┌─ Data to use

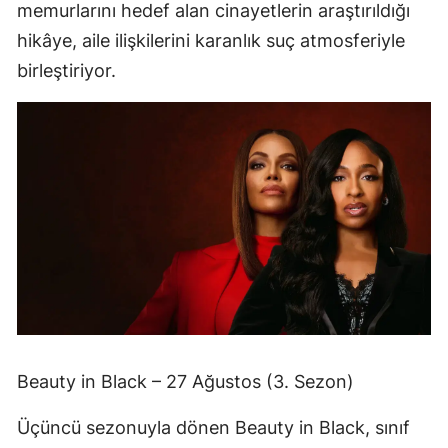
memurlarını hedef alan cinayetlerin araştırıldığı
hikâye, aile ilişkilerini karanlık suç atmosferiyle
birleştiriyor.
Beauty in Black – 27 Ağustos (3. Sezon)
Üçüncü sezonuyla dönen Beauty in Black, sınıf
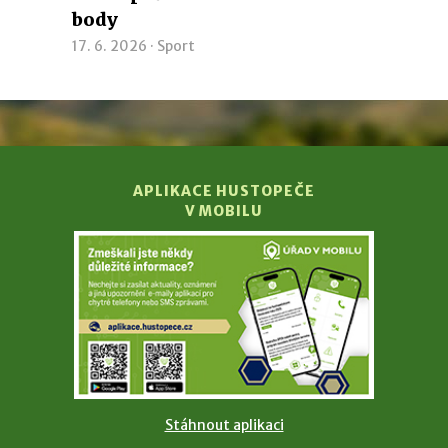
body
17. 6. 2026 ·
Sport
APLIKACE HUSTOPEČE
V MOBILU
Stáhnout aplikaci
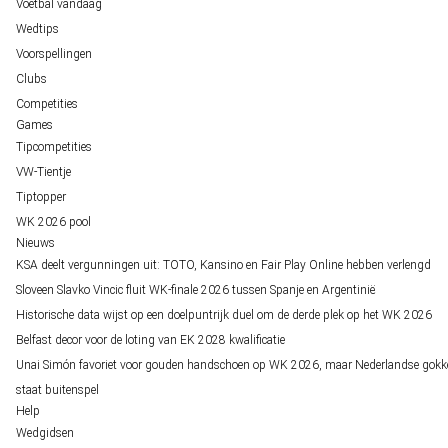
Voetbal vandaag
Wedtips
Voorspellingen
Clubs
Competities
Games
Tipcompetities
VW-Tientje
Tiptopper
WK 2026 pool
Nieuws
KSA deelt vergunningen uit: TOTO, Kansino en Fair Play Online hebben verlengd
Sloveen Slavko Vincic fluit WK-finale 2026 tussen Spanje en Argentinië
Historische data wijst op een doelpuntrijk duel om de derde plek op het WK 2026
Belfast decor voor de loting van EK 2028 kwalificatie
Unai Simón favoriet voor gouden handschoen op WK 2026, maar Nederlandse gokk
staat buitenspel
Help
Wedgidsen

└─

State the number of lines in the data above containing the string "Black" and nothing more.

2